Leistungsschutzrecht: Geschenk des Bundesrats an die Verleger
Der Bundesrat hat Ende 2021 entschieden, eine Vorlage für ein Leistungsschutzrecht ausarbeiten zu lassen. Damit erfüllte er den Verlegern einen lange gehegten Wunsch. Diese erhoffen sich substanzielle Einnahmen, die sie dank des neuen Gesetzes dereinst bei Google und Facebook eintreiben können. Doch der Bericht, auf den sich der Bundesrat stützt, taugt schlecht als Grundlage für den getroffenen Entscheid.
Am 17. Dezember hat der Bundesrat das Justizdepartement von Bundesrätin Karin Keller-Sutter beauftragt, eine gesetzliche Grundlage zu schaffen für die Einführung eines sogenannten Leistungsschutzrechts für Medienverlage. Auf dieser Grundlage sollten dereinst Plattformunternehmen wie Google oder Facebook für die Nutzung von Medieninhalten zur Kasse gebeten werden können. Vor ziemlich genau zwei Jahren hatte das Parlament im Rahmen der Urheberrechtsrevision noch darauf verzichtet, ein solches zusätzliches Verwertungsrecht einzuführen.
Den Verlagen versprach die Politik 2019, die Entwicklung in der EU zu beobachten, die bereits ein Leistungsschutzrecht eingeführt hatte. Innert zwei Jahren solle der Bundesrat dazu einen Bericht vorlegen. Dieser Bericht zur «Überprüfung der Wirksamkeit der Revision des Urheberrechts» liegt seit Ende 2021 vor. Er dient dem Bundesrat als Grundlage für den Auftrag an die Verwaltung, nun doch ein Leistungsschutzrecht auszuarbeiten.
Der Bundesrat schreibt in der Einleitung seines Berichts, es sei noch zu früh, um Aussagen über die Verbesserung der Situation der journalistischen Medien durch das Leistungsschutzrecht in Europa zu treffen. Er kommt aber trotzdem zum Schluss, dass jetzt auch die Schweiz vorwärts machen müsse.

> [Ausgangsdaten]
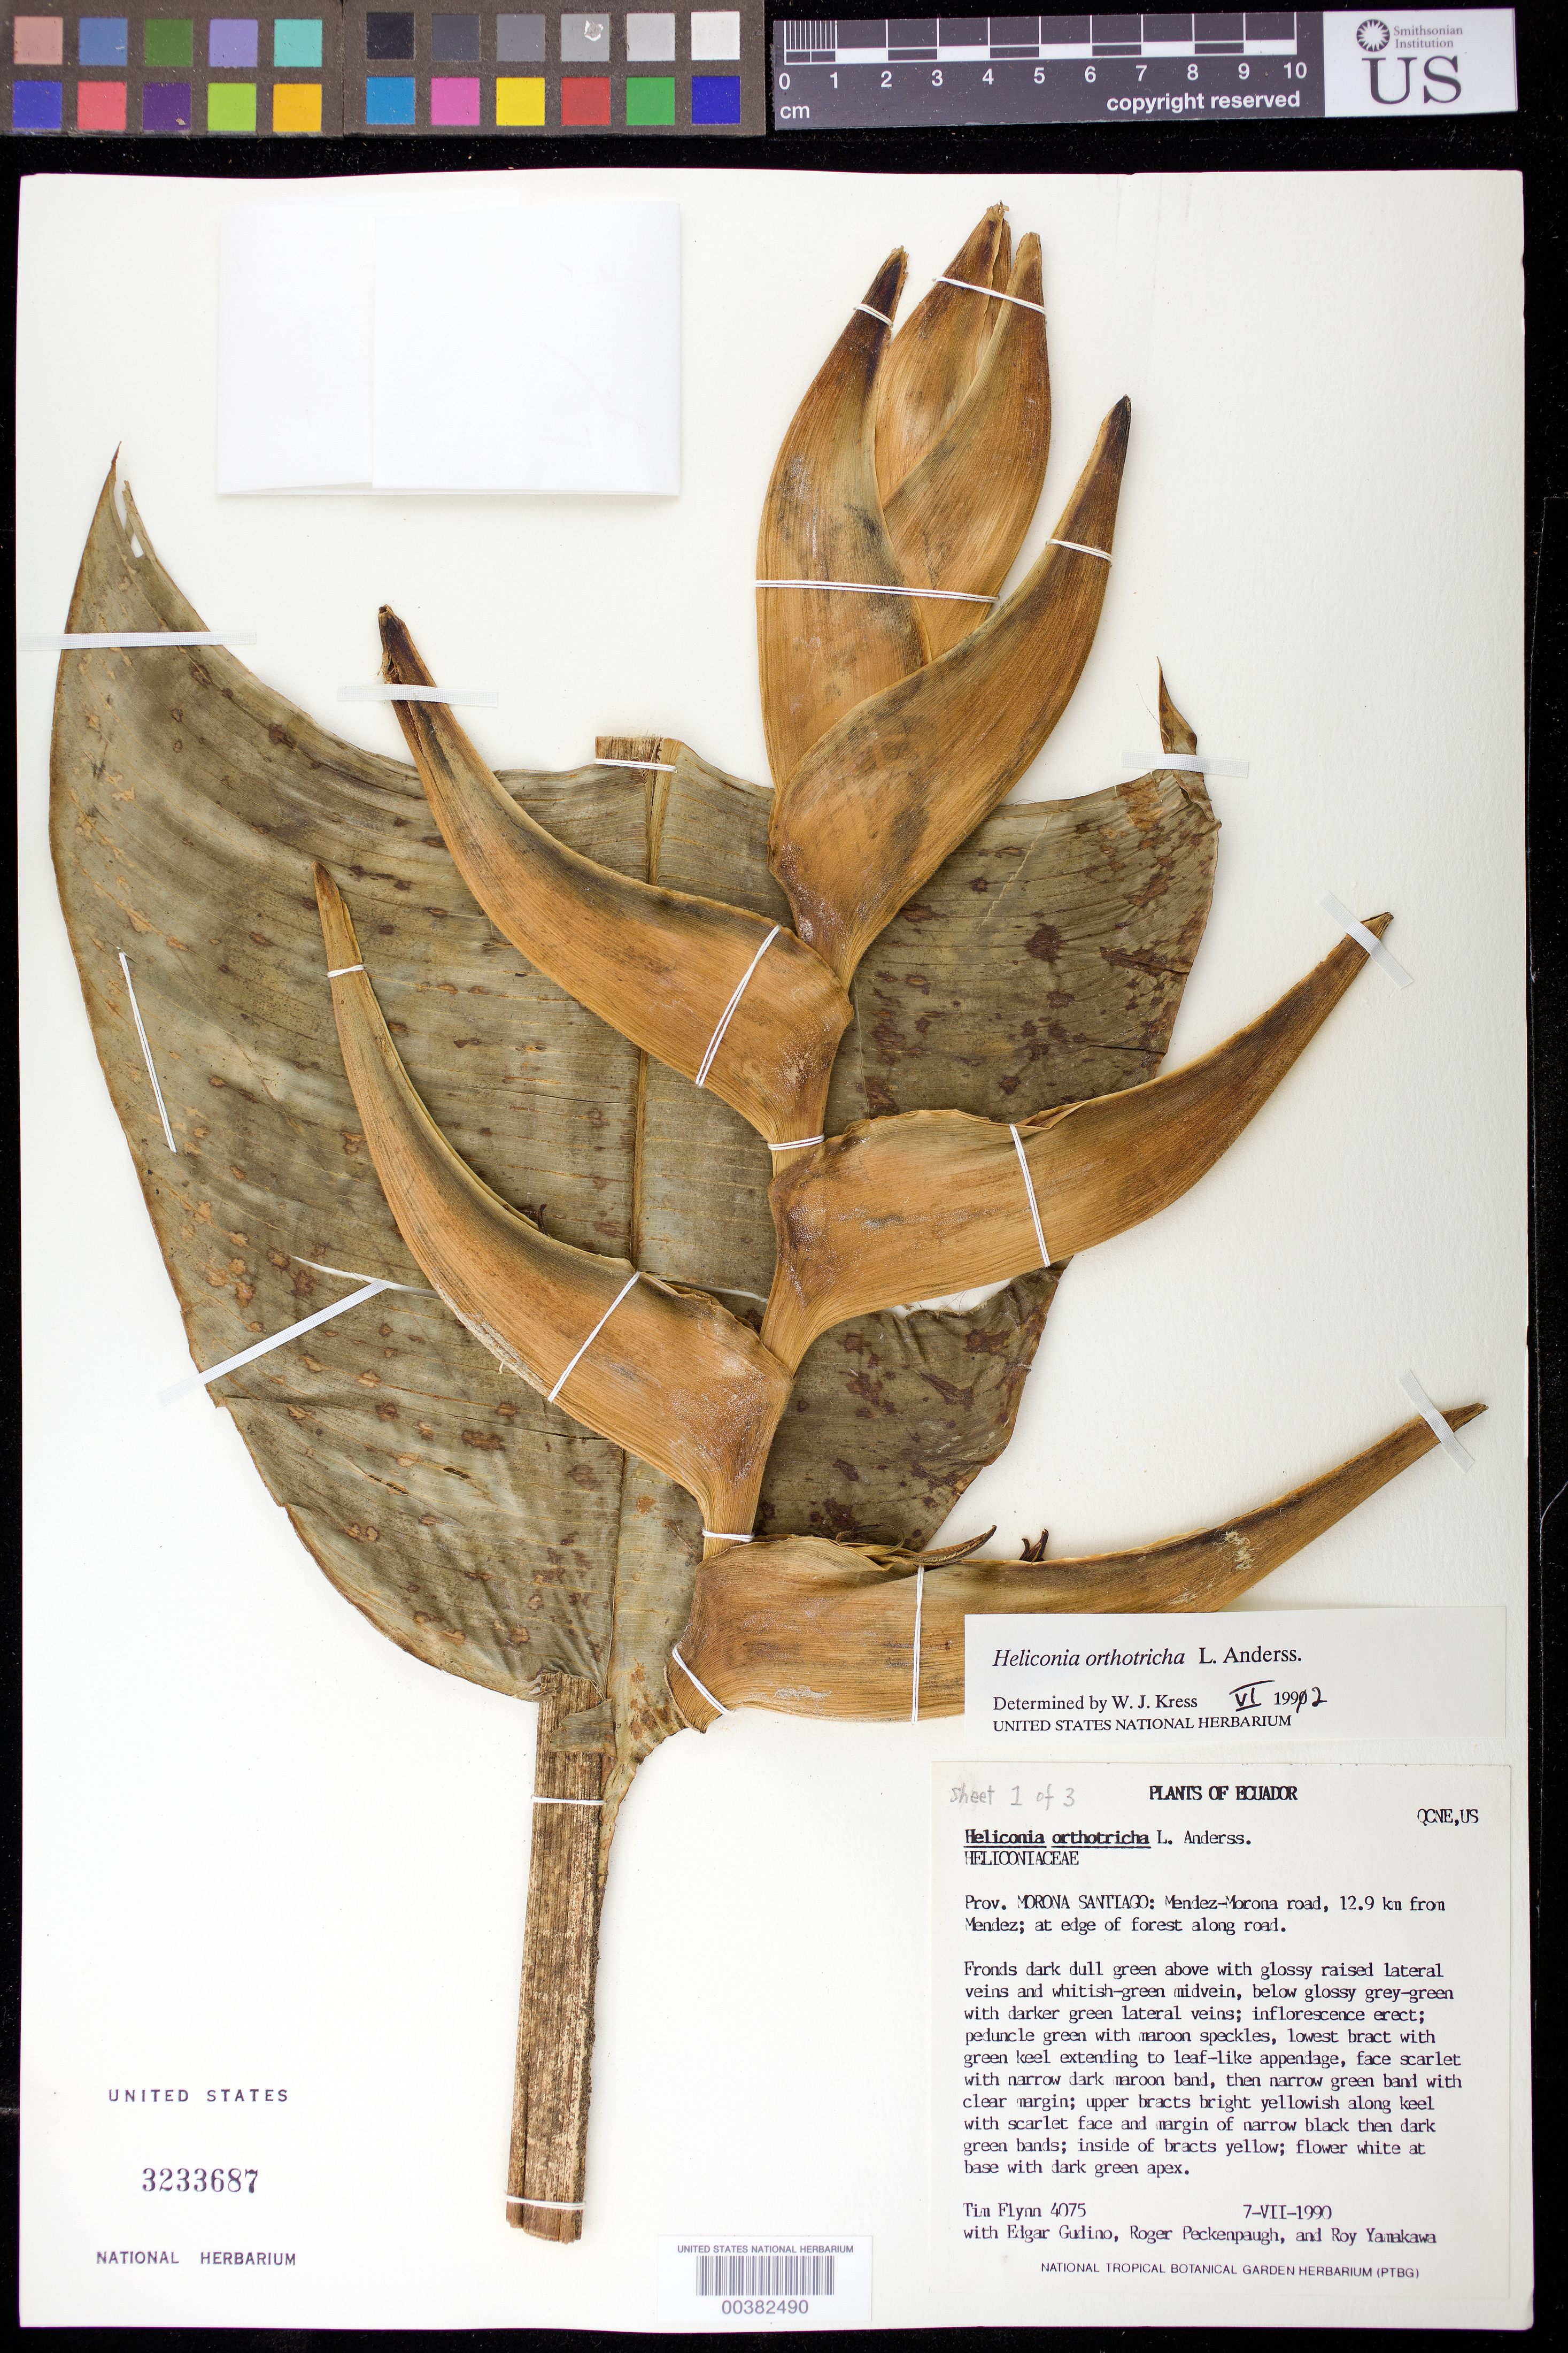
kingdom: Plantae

> [Aufgabe] Führe den Text über das Leistungsschutzrecht für Medienverlage im Anschluss an seinen letzten Satz weiter.

> [Ergebnis]
Der Bericht liest sich streckenweise wie ein Manifest des Verlegerverbandes. So behauptet der Bundesrat, die Verlage könnten den Journalismus nicht mehr finanzieren, weil die Werbung zu den grossen Online-Diensten fliesse. Dass es die grossen Verlage selbst waren, die ihr Inserategeschäft von den journalistischen Inhalten getrennt und als eigenständige Plattformen positioniert haben, kommt dabei natürlich nicht zur Sprache.
Der Bundesrat lässt in seinem Bericht unerwähnt, dass die Verlage selbst entscheiden können, ob Google und Facebook eine ausführliche Vorschau auf ihre Artikel anzeigen.
Der Bericht erläutert korrekt, wie Google, Facebook & Co. vorgehen: «Ihre Dienstleistung besteht also im Erstellen einer Übersicht über Newsmeldungen und im einfachen Zugriff auf diese Meldungen über einen Link.» Es geht also eben nicht um die «Übernahme von journalistischen Inhalten», wie immer wieder behauptet wird, sondern einzig darum, dass man auf journalistische und alle anderen Inhalte im Internet mit einem Link verweisen kann. Die Plattformen zeigen diese Links in der Regel mit einer Text- und/oder Bildvorschau an.
Der Bundesrat lässt allerdings unerwähnt, dass Verlage (wie alle anderen, die Inhalte im Web veröffentlichen) schon heute selbst bestimmen können, ob sie zu den Links Vorschautexte und -bilder liefern wollen, die dann die Suchmaschinen oder Social-Media-Plattformen anzeigen. Ebenso fehlt der Hinweis darauf, dass es die Verlage selbst sind, welche die Links auf Plattformen wie Facebook teilen.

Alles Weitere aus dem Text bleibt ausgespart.